I learned that clear communication is the foundation of kindness. Avoiding a difficult conversation is not a kind act; it is a selfish one. It prioritizes your own comfort over another person’s potential for growth. Real leadership means having the courage to deliver direct, compassionate feedback, even when it is hard.

Mistake Three: Acting Like I Had All the Answers

With the title of “manager” came an immense pressure to be the ultimate expert. I felt that if I admitted I did not know something, I would lose credibility. In meetings, if someone asked a question I could not answer, I would offer a vague, noncommittal response instead of simply saying “I don’t know.”

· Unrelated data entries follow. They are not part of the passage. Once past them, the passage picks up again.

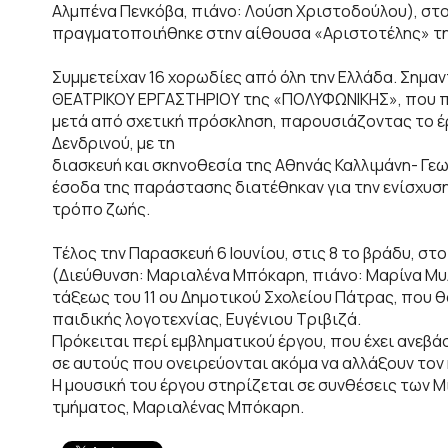
Αλμπένα Πενκόβα, πιάνο: Λούση Χριστοδούλου), στ
πραγματοποιήθηκε στην αίθουσα «Αριστοτέλης» τη
Συμμετείχαν 16 χορωδίες από όλη την Ελλάδα. Σημα
ΘΕΑΤΡΙΚΟΥ ΕΡΓΑΣΤΗΡΙΟΥ της «ΠΟΛΥΦΩΝΙΚΗΣ», που π
μετά από σχετική πρόσκληση, παρουσιάζοντας το έ
Δενδρινού, με τη
διασκευή και σκηνοθεσία της Αθηνάς Καλλιμάνη- Γε
έσοδα της παράστασης διατέθηκαν για την ενίσχυσ
τρόπο ζωής.
Τέλος την Παρασκευή 6 Ιουνίου, στις 8 το βράδυ, σ
(Διεύθυνση: Μαριαλένα Μπόκαρη, πιάνο: Μαρίνα Μυλ
τάξεως του 11 ου Δημοτικού Σχολείου Πάτρας, που 
παιδικής λογοτεχνίας, Ευγένιου Τριβιζά.
Πρόκειται περί εμβληματικού έργου, που έχει ανεβάσ
σε αυτούς που ονειρεύονται ακόμα να αλλάξουν τον 
Η μουσική του έργου στηρίζεται σε συνθέσεις των 
τμήματος, Μαριαλένας Μπόκαρη.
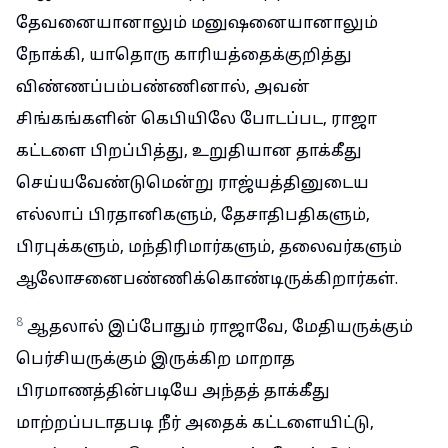
தேவனையானாலும் மனுஷனையானாலும்
நோக்கி, யாதொரு காரியத்தைக்குறித்து
விண்ணப்பம்பண்ணினால், அவன்
சிங்கங்களின் கெபியிலே போடப்பட, ராஜா
கட்டளை பிறப்பித்து, உறுதியான தாக்கீது
செய்யவேண்டுமென்று ராஜ்யத்தினுடைய
எல்லாப் பிரதானிகளும், தேசாதிபதிகளும்,
பிரபுக்களும், மந்திரிமார்களும், தலைவர்களும்
ஆலோசனைபண்ணிக்கொண்டிருக்கிறார்கள்.
8
ஆதலால் இப்போதும் ராஜாவே, மேதியருக்கும்
பெர்சியருக்கும் இருக்கிற மாறாத
பிரமாணத்தின்படியே அந்தத் தாக்கீது
மாற்றப்படாதபடி நீர் அதைக் கட்டளையிட்டு,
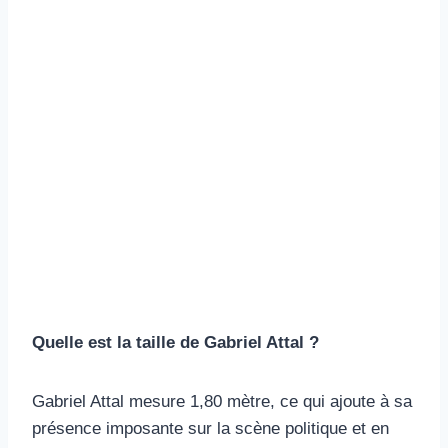
Quelle est la taille de Gabriel Attal ?
Gabriel Attal mesure 1,80 mètre, ce qui ajoute à sa
présence imposante sur la scène politique et en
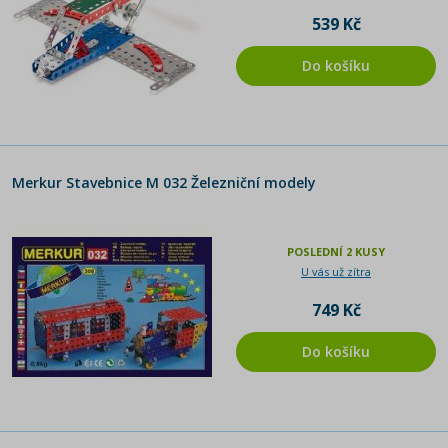
539 Kč
Do košíku
Merkur Stavebnice M 032 Železniční modely
POSLEDNÍ 2 KUSY
U vás už zítra
749 Kč
Do košíku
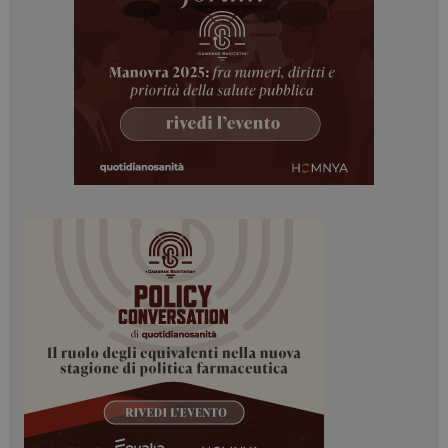
ARRAffinitySameSite
Sessione
Microsoft Corporation
.www.dailyhealthindustry.it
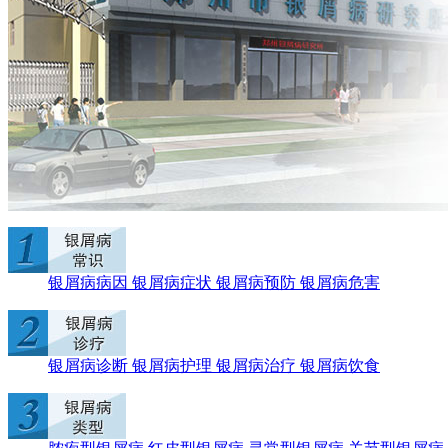
银屑病病因
银屑病症状
银屑病预防
银屑病危害
银屑病诊断
银屑病护理
银屑病治疗
银屑病饮食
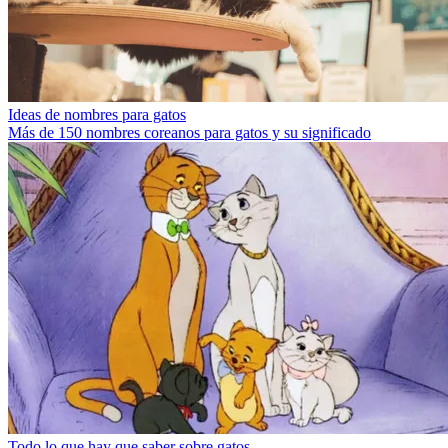
Ideas de nombres para gatos
Más de 150 nombres coreanos para gatos y su significado
Todo lo que hay que saber sobre gatos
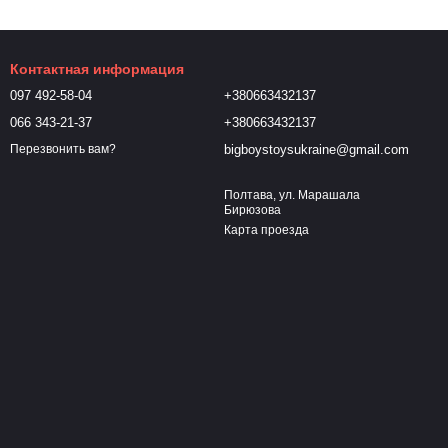
Контактная информация
097 492-58-04
+380663432137
066 343-21-37
+380663432137
bigboystoysukraine@gmail.com
Перезвонить вам?
Полтава, ул. Марашала
Бирюзова
Карта проезда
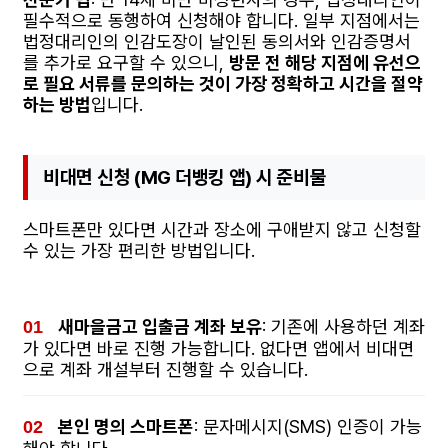
필수적으로 동행하여 신청해야 합니다. 일부 지점에서는
법정대리인의 인감도장이 날인된 동의서와 인감증명서
를 추가로 요구할 수 있으니,
방문 전 해당 지점에 유선으
로 필요 서류를 문의하는 것이 가장 정확하고 시간을 절약
하는 방법
입니다.
비대면 신청 (MG 더뱅킹 앱) 시 준비물
스마트폰만 있다면 시간과 장소에 구애받지 않고 신청할
수 있는 가장 편리한 방법입니다.
새마을금고 입출금 계좌 보유
: 기존에 사용하던 계좌
가 있다면 바로 진행 가능합니다. 없다면 앱에서 비대면
으로 계좌 개설부터 진행할 수 있습니다.
본인 명의 스마트폰
: 문자메시지(SMS) 인증이 가능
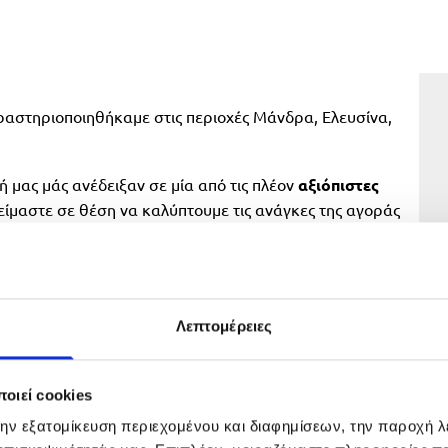
δραστηριοποιηθήκαμε στις περιοχές Μάνδρα, Ελευσίνα,
 μας μάς ανέδειξαν σε μία από τις πλέον
αξιόπιστες
είμαστε σε θέση να καλύπτουμε τις ανάγκες της αγοράς
Λεπτομέρειες
οιεί cookies
την εξατομίκευση περιεχομένου και διαφημίσεων, την παροχή 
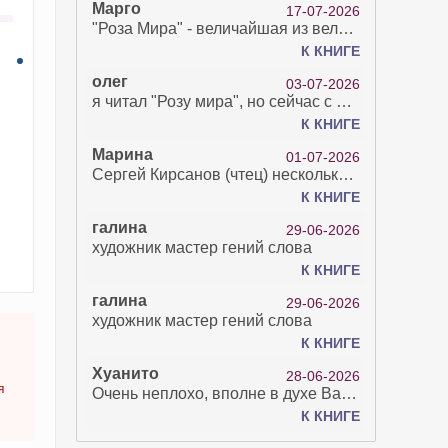
Марго
17-07-2026
"Роза Мира" - величайшая из великих Книг - она отвечает на все вопросы, прочитать её нелегко...
К КНИГЕ
олег
03-07-2026
я читал "Розу мира", но сейчас с возрастом зрение рухнуло. Но хочется ещё почитать. Просто захватывает. Хорошо, что есть А КНИГА. Спасибо за вашу работу.
К КНИГЕ
Марина
01-07-2026
Сергей Кирсанов (чтец) несколько раз рыгнул в микрофон. В наушниках это было хорошо слышно и сильно неприятно. Я понимаю, что это бесплатная аудиокнига, но не до такой же степени наплевать на слушателя..
К КНИГЕ
галина
29-06-2026
художник мастер гений слова
К КНИГЕ
галина
29-06-2026
художник мастер гений слова
К КНИГЕ
Хуанито
28-06-2026
я
Очень неплохо, вполне в духе Варго!)
К КНИГЕ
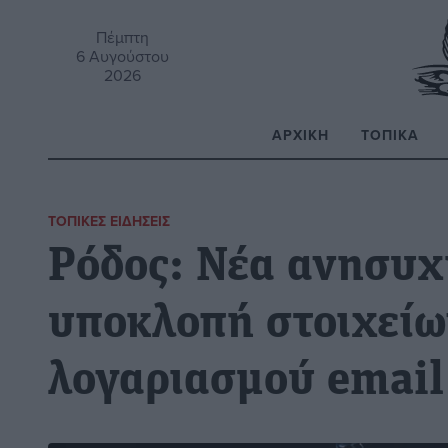
Πέμπτη
6 Αυγούστου
2026
ΑΡΧΙΚΉ
ΤΟΠΙΚΆ
Α
ΤΟΠΙΚΈΣ ΕΙΔΉΣΕΙΣ
Ρόδος: Νέα ανησυχ
υποκλοπή στοιχεί
λογαριασμού email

This behavior was driven by insecurity, and it had the opposite effect I intended. My team could see right through it. My attempts to appear all knowing actually made me seem less trustworthy. It also shut down curiosity and psychological safety. If the boss pretended to know everything, who would feel safe enough to ask questions or admit they were struggling?

The turning point was when I finally said those three simple words in a team meeting: “I don’t know.” The room did not fall silent. No one lost respect for me. Instead, the team started brainstorming solutions together. I realized that vulnerability is not a weakness in a leader. It is an invitation for the team to step up and contribute.

These mistakes were humbling, but they were also the building blocks of my leadership philosophy today. I learned that managing people is not about control, but about empowerment. It is about trusting your team, communicating with clarity, and being comfortable with not having all the answers.

If you are just starting your own leadership journey, remember that you will make mistakes. The goal is not to be a perfect leader from day one, but to be a learning one. What is the most valuable lesson you have learned from a mistake in your career?